The wider implications
Firstly, this sets up a model for exactly why the mRNA would be losing integrity and collapsing in the first place. It shows the splint simply does not do a good enough job of maintaining stability in the spike protein.
Secondly, it shows Pfizer were aware of the problems in advance. And failed to pre-emptively disclose those issues to the Health Regulatory agencies in the opening. Not that was of any concern to the agencies in question, because it was largely brushed under the carpet until a leak blew it wide open, much to the anger of the agencies who declared a criminal investigation against any who’d ironically expose their very own criminal collusion. Julian Assange all over again.

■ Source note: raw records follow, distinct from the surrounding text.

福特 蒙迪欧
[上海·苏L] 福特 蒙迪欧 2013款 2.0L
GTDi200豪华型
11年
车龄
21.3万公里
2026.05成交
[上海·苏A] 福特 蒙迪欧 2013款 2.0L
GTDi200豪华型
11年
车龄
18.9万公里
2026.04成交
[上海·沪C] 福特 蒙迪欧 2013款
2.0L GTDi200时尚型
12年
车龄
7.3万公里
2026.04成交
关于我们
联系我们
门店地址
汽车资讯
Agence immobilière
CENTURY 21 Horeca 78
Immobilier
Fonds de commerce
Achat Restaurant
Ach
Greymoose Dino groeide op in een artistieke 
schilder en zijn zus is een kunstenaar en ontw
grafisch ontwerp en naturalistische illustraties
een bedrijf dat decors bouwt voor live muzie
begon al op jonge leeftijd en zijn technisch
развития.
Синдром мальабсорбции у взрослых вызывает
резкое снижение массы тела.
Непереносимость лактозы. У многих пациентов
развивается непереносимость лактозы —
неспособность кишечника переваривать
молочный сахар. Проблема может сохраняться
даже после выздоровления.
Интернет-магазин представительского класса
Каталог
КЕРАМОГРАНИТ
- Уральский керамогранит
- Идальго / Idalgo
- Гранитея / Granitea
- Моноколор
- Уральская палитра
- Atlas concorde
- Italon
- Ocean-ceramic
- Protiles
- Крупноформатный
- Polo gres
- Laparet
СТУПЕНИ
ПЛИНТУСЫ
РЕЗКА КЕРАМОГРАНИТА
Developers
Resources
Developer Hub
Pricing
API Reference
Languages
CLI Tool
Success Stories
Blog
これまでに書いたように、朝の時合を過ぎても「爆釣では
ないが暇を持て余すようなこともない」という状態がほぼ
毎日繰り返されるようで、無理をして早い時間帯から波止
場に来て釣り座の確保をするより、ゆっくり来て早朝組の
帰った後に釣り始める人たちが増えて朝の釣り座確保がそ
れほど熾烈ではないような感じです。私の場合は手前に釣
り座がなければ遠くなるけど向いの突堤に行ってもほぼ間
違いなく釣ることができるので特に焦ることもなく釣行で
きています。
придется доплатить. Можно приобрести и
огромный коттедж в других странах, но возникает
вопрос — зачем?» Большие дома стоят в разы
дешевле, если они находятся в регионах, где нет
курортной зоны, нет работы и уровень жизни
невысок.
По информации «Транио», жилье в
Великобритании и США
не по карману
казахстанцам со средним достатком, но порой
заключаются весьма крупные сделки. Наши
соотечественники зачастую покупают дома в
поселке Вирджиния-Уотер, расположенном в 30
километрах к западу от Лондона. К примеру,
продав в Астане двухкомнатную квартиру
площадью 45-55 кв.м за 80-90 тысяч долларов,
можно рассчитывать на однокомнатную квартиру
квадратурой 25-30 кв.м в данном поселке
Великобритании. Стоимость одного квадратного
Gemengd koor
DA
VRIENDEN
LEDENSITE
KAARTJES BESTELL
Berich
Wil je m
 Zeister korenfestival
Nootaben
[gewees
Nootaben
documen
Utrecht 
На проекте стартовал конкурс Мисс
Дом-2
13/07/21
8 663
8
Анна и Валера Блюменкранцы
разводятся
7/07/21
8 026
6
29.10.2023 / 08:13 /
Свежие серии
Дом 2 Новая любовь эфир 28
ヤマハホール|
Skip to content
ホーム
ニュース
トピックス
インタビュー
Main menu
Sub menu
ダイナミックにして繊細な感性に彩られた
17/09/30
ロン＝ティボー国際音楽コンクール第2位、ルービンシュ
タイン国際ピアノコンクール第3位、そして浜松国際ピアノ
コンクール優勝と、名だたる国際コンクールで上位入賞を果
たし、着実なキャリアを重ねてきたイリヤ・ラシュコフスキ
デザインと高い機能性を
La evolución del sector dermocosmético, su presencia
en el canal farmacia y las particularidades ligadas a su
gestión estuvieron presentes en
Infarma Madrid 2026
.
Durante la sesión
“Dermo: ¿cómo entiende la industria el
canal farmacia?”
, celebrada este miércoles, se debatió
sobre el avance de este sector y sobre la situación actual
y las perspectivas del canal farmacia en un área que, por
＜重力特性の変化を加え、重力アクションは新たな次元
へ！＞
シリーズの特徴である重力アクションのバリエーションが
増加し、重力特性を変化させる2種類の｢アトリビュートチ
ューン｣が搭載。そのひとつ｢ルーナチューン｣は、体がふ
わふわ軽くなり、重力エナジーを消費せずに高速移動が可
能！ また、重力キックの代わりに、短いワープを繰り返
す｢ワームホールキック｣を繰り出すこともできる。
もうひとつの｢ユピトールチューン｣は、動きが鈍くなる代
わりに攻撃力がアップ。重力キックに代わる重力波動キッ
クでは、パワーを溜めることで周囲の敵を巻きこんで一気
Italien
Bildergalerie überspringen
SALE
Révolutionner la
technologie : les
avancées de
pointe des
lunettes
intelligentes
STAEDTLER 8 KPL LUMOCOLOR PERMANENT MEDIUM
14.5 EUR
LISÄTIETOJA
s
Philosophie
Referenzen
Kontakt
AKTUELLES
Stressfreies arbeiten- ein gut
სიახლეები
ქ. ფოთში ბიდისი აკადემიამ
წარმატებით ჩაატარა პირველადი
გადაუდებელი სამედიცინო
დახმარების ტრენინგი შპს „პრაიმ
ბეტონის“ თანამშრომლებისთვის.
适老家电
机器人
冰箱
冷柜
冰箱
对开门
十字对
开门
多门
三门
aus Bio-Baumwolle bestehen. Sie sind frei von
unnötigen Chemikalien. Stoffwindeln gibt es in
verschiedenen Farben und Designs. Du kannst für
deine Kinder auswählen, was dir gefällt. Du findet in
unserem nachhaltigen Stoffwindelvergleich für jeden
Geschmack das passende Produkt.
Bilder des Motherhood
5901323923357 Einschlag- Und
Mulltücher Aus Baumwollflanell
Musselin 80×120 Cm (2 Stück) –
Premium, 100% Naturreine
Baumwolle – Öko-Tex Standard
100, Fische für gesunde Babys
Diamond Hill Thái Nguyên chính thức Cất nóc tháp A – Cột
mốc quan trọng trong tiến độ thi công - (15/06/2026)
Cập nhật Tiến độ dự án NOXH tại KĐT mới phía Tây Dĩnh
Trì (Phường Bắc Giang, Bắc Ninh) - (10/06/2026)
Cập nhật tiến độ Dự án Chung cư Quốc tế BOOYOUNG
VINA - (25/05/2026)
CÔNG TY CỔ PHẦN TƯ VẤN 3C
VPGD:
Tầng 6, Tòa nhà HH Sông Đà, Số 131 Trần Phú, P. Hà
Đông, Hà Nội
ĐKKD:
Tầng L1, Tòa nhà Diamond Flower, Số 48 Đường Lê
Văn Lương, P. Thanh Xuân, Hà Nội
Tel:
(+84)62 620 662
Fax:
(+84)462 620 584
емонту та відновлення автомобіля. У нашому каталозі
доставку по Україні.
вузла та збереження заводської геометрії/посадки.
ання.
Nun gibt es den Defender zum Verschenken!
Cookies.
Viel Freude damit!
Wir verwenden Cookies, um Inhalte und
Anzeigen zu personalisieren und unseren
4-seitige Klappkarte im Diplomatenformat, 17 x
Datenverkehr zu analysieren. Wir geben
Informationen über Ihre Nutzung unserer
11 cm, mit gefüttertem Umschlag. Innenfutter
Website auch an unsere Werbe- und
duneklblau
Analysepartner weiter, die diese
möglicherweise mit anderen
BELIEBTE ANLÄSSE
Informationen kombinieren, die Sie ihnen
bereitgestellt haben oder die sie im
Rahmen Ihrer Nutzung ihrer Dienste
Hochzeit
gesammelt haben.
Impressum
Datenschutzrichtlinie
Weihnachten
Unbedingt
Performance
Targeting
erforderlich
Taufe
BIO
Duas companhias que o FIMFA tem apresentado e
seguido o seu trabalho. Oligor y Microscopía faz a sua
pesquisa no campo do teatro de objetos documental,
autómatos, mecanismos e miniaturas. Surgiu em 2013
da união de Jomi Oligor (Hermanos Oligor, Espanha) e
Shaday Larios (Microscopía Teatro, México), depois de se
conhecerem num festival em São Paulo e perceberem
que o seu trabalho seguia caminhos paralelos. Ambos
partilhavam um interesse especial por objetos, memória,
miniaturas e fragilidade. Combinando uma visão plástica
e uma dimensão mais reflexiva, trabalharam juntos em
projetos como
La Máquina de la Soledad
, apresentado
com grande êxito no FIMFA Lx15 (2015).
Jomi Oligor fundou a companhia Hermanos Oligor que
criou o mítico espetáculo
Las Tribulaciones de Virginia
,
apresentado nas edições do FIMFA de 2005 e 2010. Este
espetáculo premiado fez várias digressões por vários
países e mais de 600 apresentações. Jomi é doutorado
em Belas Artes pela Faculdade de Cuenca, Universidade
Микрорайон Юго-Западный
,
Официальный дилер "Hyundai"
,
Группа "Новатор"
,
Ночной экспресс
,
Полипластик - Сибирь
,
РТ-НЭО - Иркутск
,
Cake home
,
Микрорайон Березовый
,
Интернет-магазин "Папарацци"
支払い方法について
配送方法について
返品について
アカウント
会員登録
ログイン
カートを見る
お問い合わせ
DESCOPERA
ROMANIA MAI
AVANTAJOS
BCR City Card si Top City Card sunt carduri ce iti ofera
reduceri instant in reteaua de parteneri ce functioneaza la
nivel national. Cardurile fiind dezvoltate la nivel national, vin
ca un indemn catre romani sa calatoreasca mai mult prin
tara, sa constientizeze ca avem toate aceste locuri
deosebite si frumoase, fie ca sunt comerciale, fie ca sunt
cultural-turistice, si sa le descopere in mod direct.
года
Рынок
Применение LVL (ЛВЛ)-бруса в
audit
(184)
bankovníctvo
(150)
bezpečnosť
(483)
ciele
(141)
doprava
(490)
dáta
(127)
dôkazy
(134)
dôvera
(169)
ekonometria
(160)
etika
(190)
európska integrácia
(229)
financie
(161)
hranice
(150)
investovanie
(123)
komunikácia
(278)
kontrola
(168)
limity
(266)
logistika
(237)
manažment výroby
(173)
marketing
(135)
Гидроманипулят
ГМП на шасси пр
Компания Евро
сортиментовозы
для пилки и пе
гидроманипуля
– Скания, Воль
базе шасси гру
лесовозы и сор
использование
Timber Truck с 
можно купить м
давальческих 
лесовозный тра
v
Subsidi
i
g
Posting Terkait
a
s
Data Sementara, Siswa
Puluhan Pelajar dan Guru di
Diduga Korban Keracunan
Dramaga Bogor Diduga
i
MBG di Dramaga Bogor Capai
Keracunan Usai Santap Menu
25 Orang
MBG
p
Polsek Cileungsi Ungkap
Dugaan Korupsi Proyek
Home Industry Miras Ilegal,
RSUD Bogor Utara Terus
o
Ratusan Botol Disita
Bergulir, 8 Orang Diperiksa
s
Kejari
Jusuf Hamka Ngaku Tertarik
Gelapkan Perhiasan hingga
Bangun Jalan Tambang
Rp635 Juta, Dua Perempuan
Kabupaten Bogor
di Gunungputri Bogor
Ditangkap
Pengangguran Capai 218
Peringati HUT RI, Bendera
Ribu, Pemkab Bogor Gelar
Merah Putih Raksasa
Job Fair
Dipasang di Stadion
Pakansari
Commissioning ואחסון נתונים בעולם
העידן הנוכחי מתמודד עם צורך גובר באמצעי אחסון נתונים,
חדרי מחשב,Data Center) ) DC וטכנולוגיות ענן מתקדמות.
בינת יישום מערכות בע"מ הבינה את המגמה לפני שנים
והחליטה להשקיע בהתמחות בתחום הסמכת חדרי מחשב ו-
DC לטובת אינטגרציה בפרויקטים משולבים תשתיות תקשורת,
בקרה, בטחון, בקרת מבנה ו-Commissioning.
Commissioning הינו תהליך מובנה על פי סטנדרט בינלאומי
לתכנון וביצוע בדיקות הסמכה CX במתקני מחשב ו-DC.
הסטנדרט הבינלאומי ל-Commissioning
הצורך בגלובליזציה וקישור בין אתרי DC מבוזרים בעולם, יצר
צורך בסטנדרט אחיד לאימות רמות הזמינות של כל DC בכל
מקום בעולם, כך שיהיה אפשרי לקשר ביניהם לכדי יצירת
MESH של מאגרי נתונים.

Thirdly, the discrepencies between the clinical and commercial aspects in integrity show the public got the raw deal again. Not only are you the lab rats for an untested product with obvious defects and pay through the nose on the product, you also get the inferior version of said product, all whilst pharmaceutical companies get off scot-free with immunity to liability.
How it impacts you
If you had pinned your hopes on pharmaceutical companies being honest and trying to do the right thing, you can deflate that balloon. At 55% integrity for commercial (read: what the public receive), it means the proteins are so malformed as to be worthless in efficacy. Quoting the BMJ:
Even a minor degradation reaction, anywhere along a mRNA strand, can severely slow or stop proper translation performance of that strand and thus result in the incomplete expression of the target antigen.
That is to say, it doesn’t work. If a minor defect hobbles performance, a loss of 45% is a crippling blow.
But it gets worse; it means all the clinical studies, at least, the ones not based on fraud, carry worthless safety data and efficacy data, because the integrity of the clinical batches - 86% - is wildly different from what the public are receiving, as low as 55%.
This is of course ignoring the fact such safety data was never actually made public to begin with, much to the chargin of the BMJ.
This means, you’re putting yourself at undue clinical risk for a product that does not work and does not offer the protection metrics boldly proclaimed using dubiously fabricated data.
Then there’s one other nasty possibility…
Prions
Misfolded proteins go by another name… prion disease. The careful distinction to make here is, not all misfolded proteins are prion disease or become prion disease. Proteins can collapse in a wide variety of shapes that ultimately go on to do nothing.
However, it is no secret that prion diseases are caused by misfolded proteins. One of the main identified antagonists of prion disease is PrPC (cell-surface glycoprotein) which malforms into PrPSC.
In a pre-print (something not yet peer-reviewed) study, it has been shown cell surface glycoprotein interacts with SARS-CoV-2. In the same study, it was even proposed such glycoprotein could become yet another SARS-CoV-2 shot!
Ignoring the insanity of the proposal of messing with something at risk of causing prion disease if done wrong for a moment, there is an implied relationship between cell-surface glycoprotein and SARS-CoV-2 spike proteins.
It is unclear what impact misfolded mock SARS-CoV-2 spike proteins would have on such a relationship, but if it adversely impacts cell-surface glycoproteins, then it is perfectly reasonable to acknowledge such a risk exists.
Could I absolutely say for sure? No. But the burden of proof isn’t on me to warn the public of danger only after it has happened and the horse has bolted the stable. Not only would this be a terrible safety model, it would result in harms being discovered long after they were already in-motion.
The burden of proof is on the pharmaceutical companies to prove beyond all reasonable doubt that they have explored all possible risk avenues and proven their product as being safe beyond any conceiveable concerns.
The study fraud and the EMA leak showing a complete lack of accountability show otherwise.